Records contained in a dataset
▼

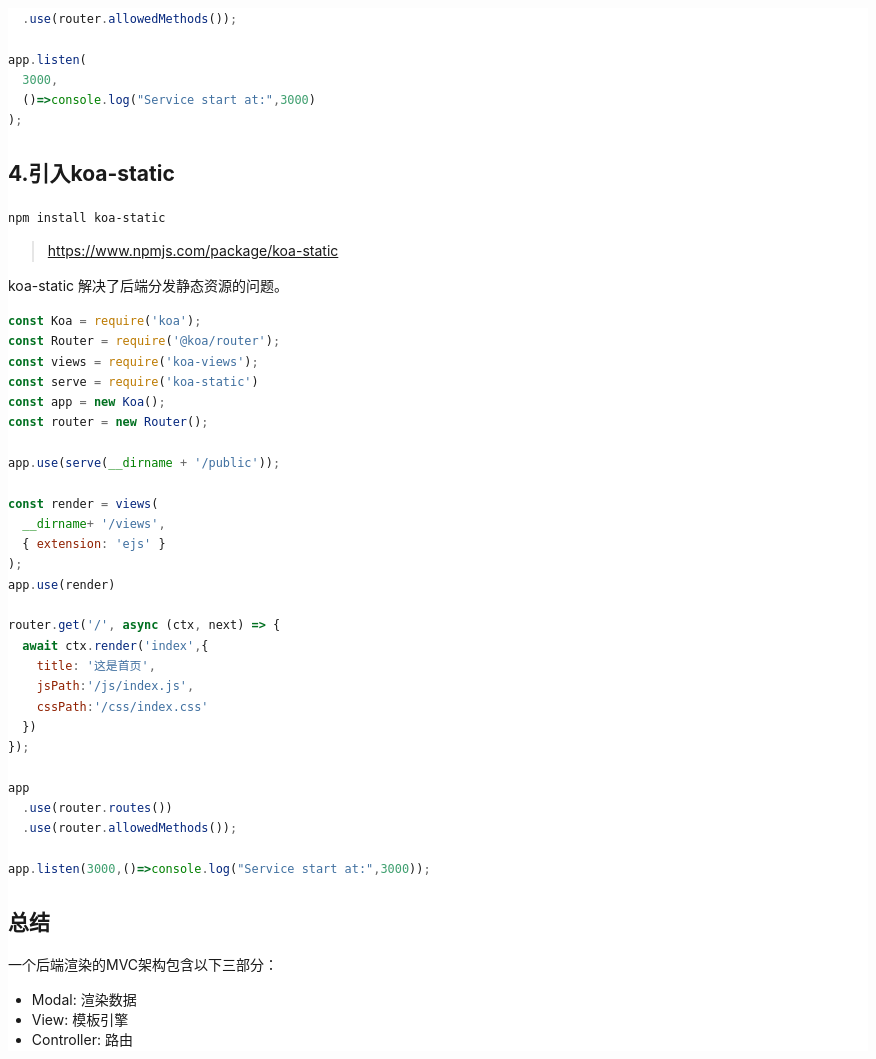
 ```js
  .use(router.allowedMethods());

app.listen(
  3000,
  ()=>console.log("Service start at:",3000)
);
```

## 4.引入koa-static
```
npm install koa-static
```
> https://www.npmjs.com/package/koa-static

koa-static 解决了后端分发静态资源的问题。

```js
const Koa = require('koa');
const Router = require('@koa/router');
const views = require('koa-views');
const serve = require('koa-static')
const app = new Koa();
const router = new Router();

app.use(serve(__dirname + '/public'));

const render = views(
  __dirname+ '/views', 
  { extension: 'ejs' }
);
app.use(render)

router.get('/', async (ctx, next) => {
  await ctx.render('index',{
    title: '这是首页',
    jsPath:'/js/index.js',
    cssPath:'/css/index.css'
  })
});

app
  .use(router.routes())
  .use(router.allowedMethods());

app.listen(3000,()=>console.log("Service start at:",3000));
```

## 总结

一个后端渲染的MVC架构包含以下三部分：
- Modal: 渲染数据
- View: 模板引擎
- Controller: 路由
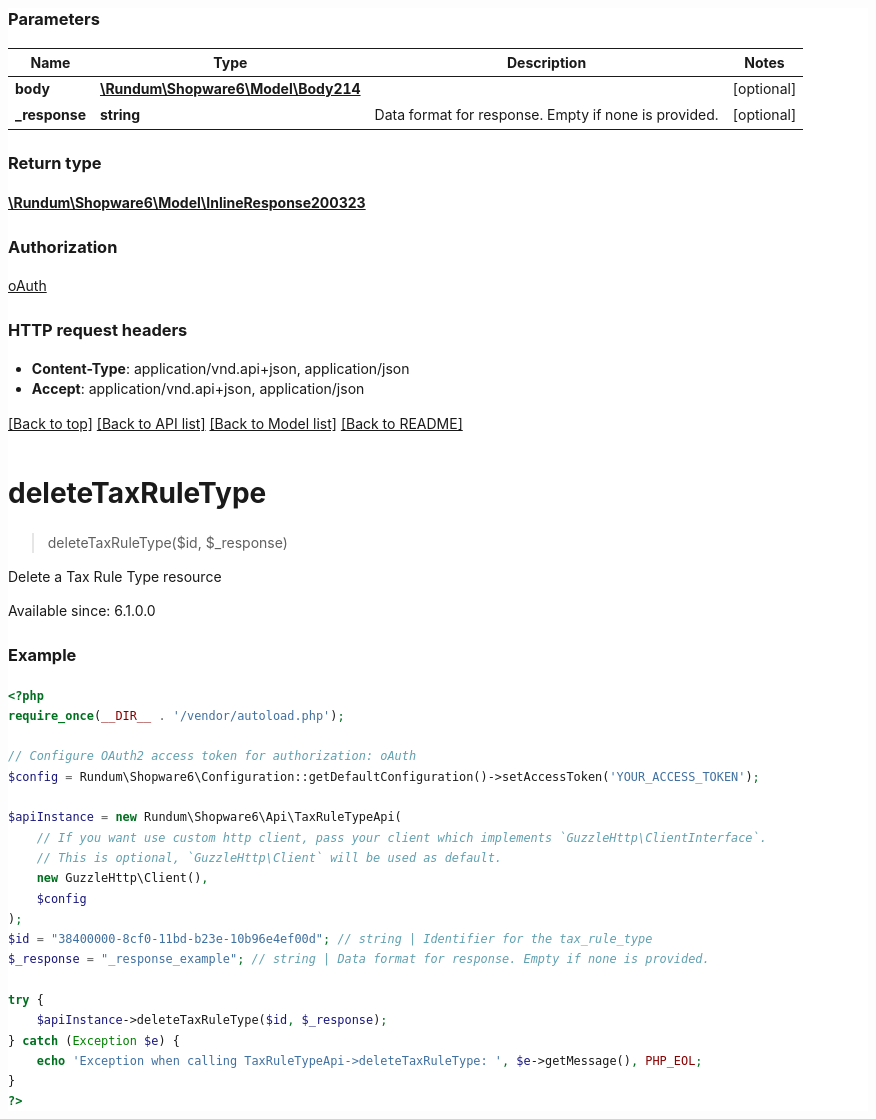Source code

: ### Parameters

Name | Type | Description  | Notes
------------- | ------------- | ------------- | -------------
 **body** | [**\Rundum\Shopware6\Model\Body214**](../Model/Body214.md)|  | [optional]
 **_response** | **string**| Data format for response. Empty if none is provided. | [optional]

### Return type

[**\Rundum\Shopware6\Model\InlineResponse200323**](../Model/InlineResponse200323.md)

### Authorization

[oAuth](../../README.md#oAuth)

### HTTP request headers

 - **Content-Type**: application/vnd.api+json, application/json
 - **Accept**: application/vnd.api+json, application/json

[[Back to top]](#) [[Back to API list]](../../README.md#documentation-for-api-endpoints) [[Back to Model list]](../../README.md#documentation-for-models) [[Back to README]](../../README.md)

# **deleteTaxRuleType**
> deleteTaxRuleType($id, $_response)

Delete a Tax Rule Type resource

Available since: 6.1.0.0

### Example
```php
<?php
require_once(__DIR__ . '/vendor/autoload.php');

// Configure OAuth2 access token for authorization: oAuth
$config = Rundum\Shopware6\Configuration::getDefaultConfiguration()->setAccessToken('YOUR_ACCESS_TOKEN');

$apiInstance = new Rundum\Shopware6\Api\TaxRuleTypeApi(
    // If you want use custom http client, pass your client which implements `GuzzleHttp\ClientInterface`.
    // This is optional, `GuzzleHttp\Client` will be used as default.
    new GuzzleHttp\Client(),
    $config
);
$id = "38400000-8cf0-11bd-b23e-10b96e4ef00d"; // string | Identifier for the tax_rule_type
$_response = "_response_example"; // string | Data format for response. Empty if none is provided.

try {
    $apiInstance->deleteTaxRuleType($id, $_response);
} catch (Exception $e) {
    echo 'Exception when calling TaxRuleTypeApi->deleteTaxRuleType: ', $e->getMessage(), PHP_EOL;
}
?>
```
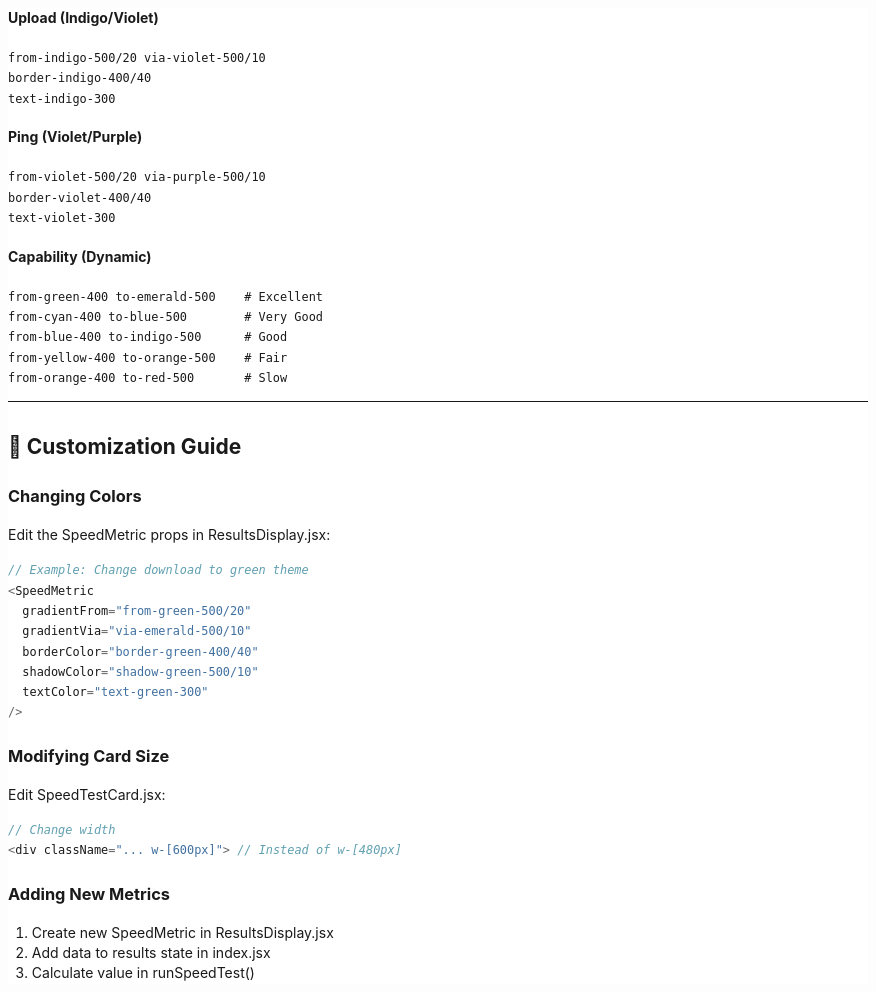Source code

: #### Upload (Indigo/Violet)
```css
from-indigo-500/20 via-violet-500/10
border-indigo-400/40
text-indigo-300
```

#### Ping (Violet/Purple)
```css
from-violet-500/20 via-purple-500/10
border-violet-400/40
text-violet-300
```

#### Capability (Dynamic)
```css
from-green-400 to-emerald-500    # Excellent
from-cyan-400 to-blue-500        # Very Good
from-blue-400 to-indigo-500      # Good
from-yellow-400 to-orange-500    # Fair
from-orange-400 to-red-500       # Slow
```

---

## 🔧 Customization Guide

### **Changing Colors**
Edit the SpeedMetric props in ResultsDisplay.jsx:

```javascript
// Example: Change download to green theme
<SpeedMetric
  gradientFrom="from-green-500/20"
  gradientVia="via-emerald-500/10"
  borderColor="border-green-400/40"
  shadowColor="shadow-green-500/10"
  textColor="text-green-300"
/>
```

### **Modifying Card Size**
Edit SpeedTestCard.jsx:

```javascript
// Change width
<div className="... w-[600px]"> // Instead of w-[480px]
```

### **Adding New Metrics**
1. Create new SpeedMetric in ResultsDisplay.jsx
2. Add data to results state in index.jsx
3. Calculate value in runSpeedTest()
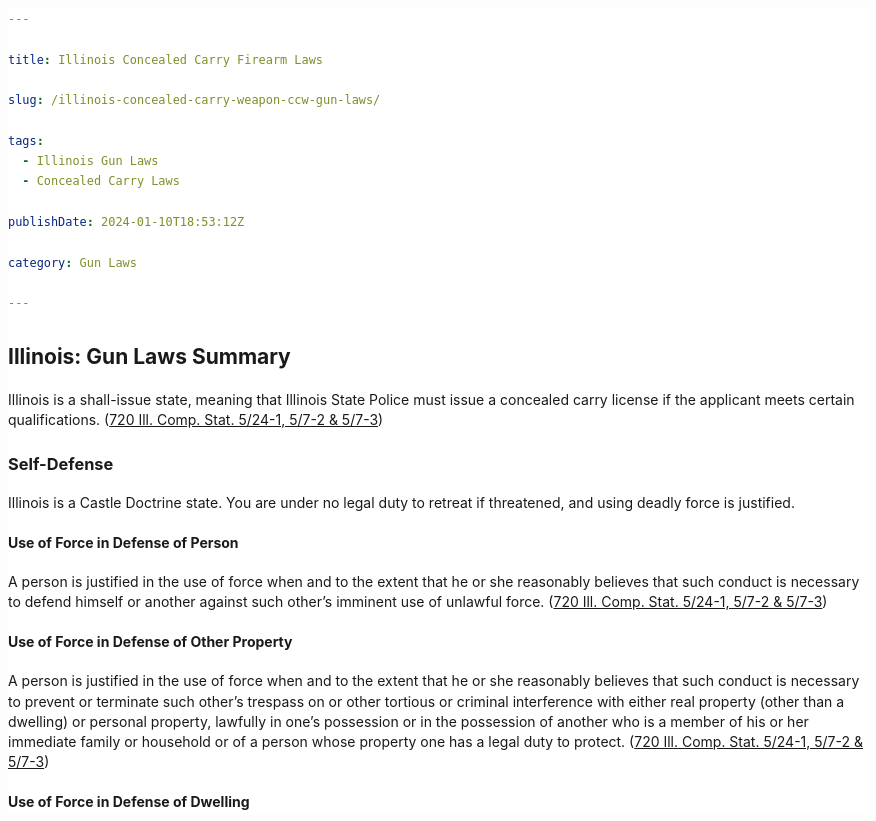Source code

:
```yaml
---

title: Illinois Concealed Carry Firearm Laws

slug: /illinois-concealed-carry-weapon-ccw-gun-laws/

tags: 
  - Illinois Gun Laws
  - Concealed Carry Laws

publishDate: 2024-01-10T18:53:12Z

category: Gun Laws

---
```


Illinois: Gun Laws Summary
--------------------------


Illinois is a shall-issue state, meaning that Illinois State Police must issue a concealed carry license if the applicant meets certain qualifications. ([720 Ill. Comp. Stat. 5/24-1, 5/7-2 & 5/7-3](https://www.ilga.gov/legislation/ilcs/ilcs3.asp?ActID=3497&ChapterID=39))


### Self-Defense


Illinois is a Castle Doctrine state. You are under no legal duty to retreat if threatened, and using deadly force is justified.


#### Use of Force in Defense of Person


A person is justified in the use of force when and to the extent that he or she reasonably believes that such conduct is necessary to defend himself or another against such other’s imminent use of unlawful force. ([720 Ill. Comp. Stat. 5/24-1, 5/7-2 & 5/7-3](https://www.ilga.gov/legislation/ilcs/ilcs3.asp?ActID=3497&ChapterID=39))


#### Use of Force in Defense of Other Property


A person is justified in the use of force when and to the extent that he or she reasonably believes that such conduct is necessary to prevent or terminate such other’s trespass on or other tortious or criminal interference with either real property (other than a dwelling) or personal property, lawfully in one’s possession or in the possession of another who is a member of his or her immediate family or household or of a person whose property one has a legal duty to protect. ([720 Ill. Comp. Stat. 5/24-1, 5/7-2 & 5/7-3](https://www.ilga.gov/legislation/ilcs/ilcs3.asp?ActID=3497&ChapterID=39))


#### Use of Force in Defense of Dwelling

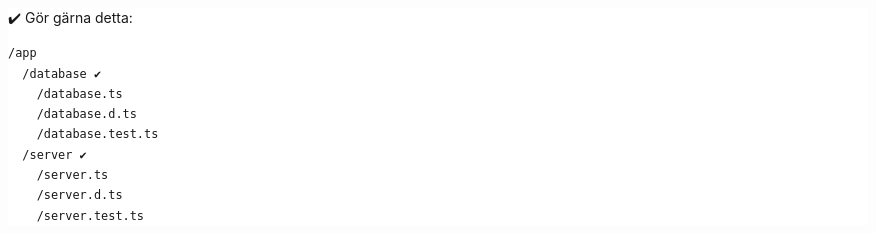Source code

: ✔️ Gör gärna detta:

```
/app
  /database ✔️
    /database.ts
    /database.d.ts
    /database.test.ts
  /server ✔️
    /server.ts
    /server.d.ts
    /server.test.ts
```
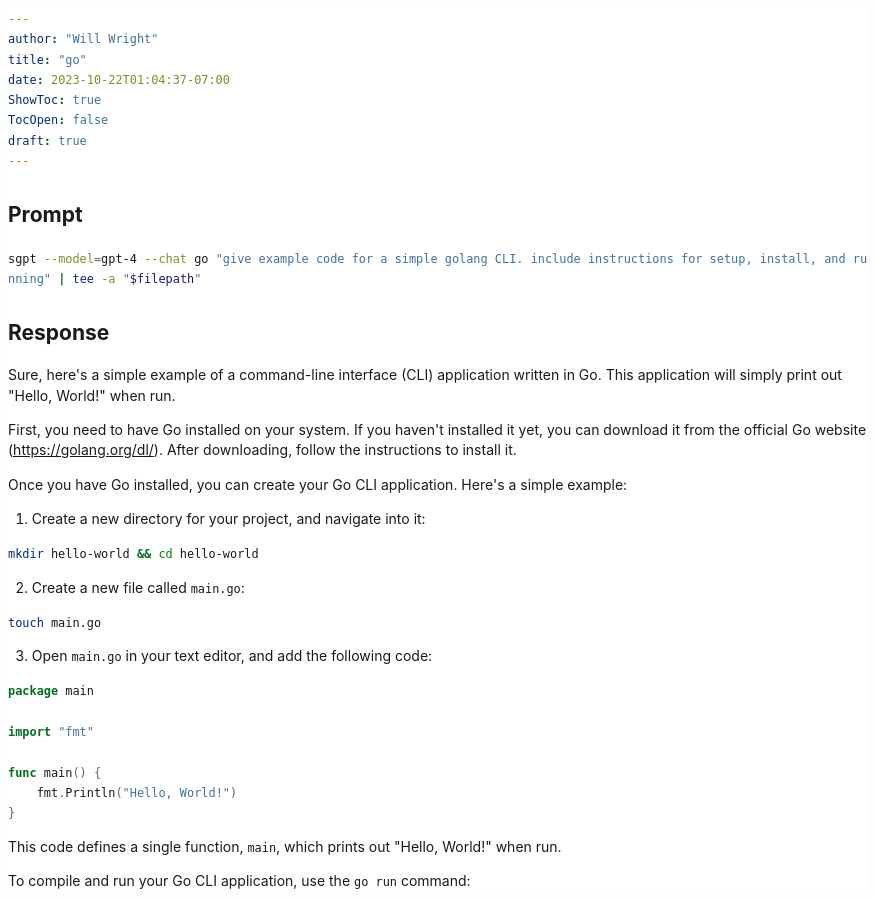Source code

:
 ```yaml
---
author: "Will Wright"
title: "go"
date: 2023-10-22T01:04:37-07:00
ShowToc: true
TocOpen: false
draft: true
---
```



## Prompt

```bash
sgpt --model=gpt-4 --chat go "give example code for a simple golang CLI. include instructions for setup, install, and running" | tee -a "$filepath"
```

## Response

Sure, here's a simple example of a command-line interface (CLI) application written in Go. This application will simply print out "Hello, World!" when run.

First, you need to have Go installed on your system. If you haven't installed it yet, you can download it from the official Go website (https://golang.org/dl/). After downloading, follow the instructions to install it.

Once you have Go installed, you can create your Go CLI application. Here's a simple example:

1. Create a new directory for your project, and navigate into it:

```bash
mkdir hello-world && cd hello-world
```

2. Create a new file called `main.go`:

```bash
touch main.go
```

3. Open `main.go` in your text editor, and add the following code:

```go
package main

import "fmt"

func main() {
    fmt.Println("Hello, World!")
}
```

This code defines a single function, `main`, which prints out "Hello, World!" when run.

To compile and run your Go CLI application, use the `go run` command:
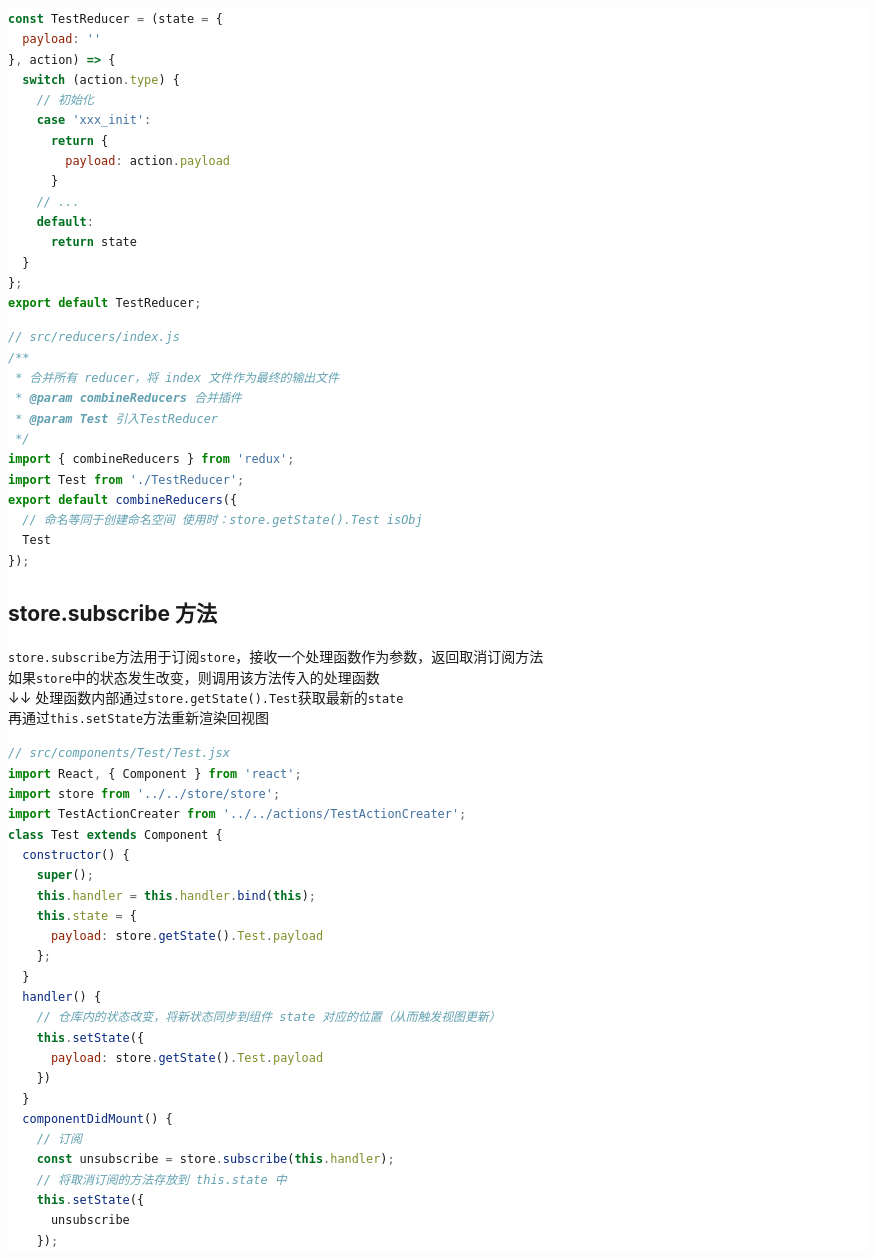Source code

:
```js
const TestReducer = (state = {
  payload: ''
}, action) => {
  switch (action.type) {
    // 初始化
    case 'xxx_init':
      return {
        payload: action.payload
      }
    // ...
    default:
      return state
  }
};
export default TestReducer;
```
```js
// src/reducers/index.js
/**
 * 合并所有 reducer，将 index 文件作为最终的输出文件
 * @param combineReducers 合并插件
 * @param Test 引入TestReducer
 */
import { combineReducers } from 'redux';
import Test from './TestReducer';
export default combineReducers({
  // 命名等同于创建命名空间 使用时：store.getState().Test isObj
  Test
});
```

**store.subscribe 方法**
---
`store.subscribe`方法用于订阅`store`，接收一个处理函数作为参数，返回取消订阅方法  
如果`store`中的状态发生改变，则调用该方法传入的处理函数  
↓↓
处理函数内部通过`store.getState().Test`获取最新的`state`  
再通过`this.setState`方法重新渲染回视图
```js
// src/components/Test/Test.jsx
import React, { Component } from 'react';
import store from '../../store/store';
import TestActionCreater from '../../actions/TestActionCreater';
class Test extends Component {
  constructor() {
    super();
    this.handler = this.handler.bind(this);
    this.state = {
      payload: store.getState().Test.payload
    };
  }
  handler() {
    // 仓库内的状态改变，将新状态同步到组件 state 对应的位置（从而触发视图更新）
    this.setState({
      payload: store.getState().Test.payload
    })
  }
  componentDidMount() {
    // 订阅
    const unsubscribe = store.subscribe(this.handler);
    // 将取消订阅的方法存放到 this.state 中
    this.setState({
      unsubscribe
    });
```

▲

HOW TO COMPLETE THIS TASK: Some lines in the data above may hold the word "string". Say how many, with no other words.

RESULT OF THE TASK: 3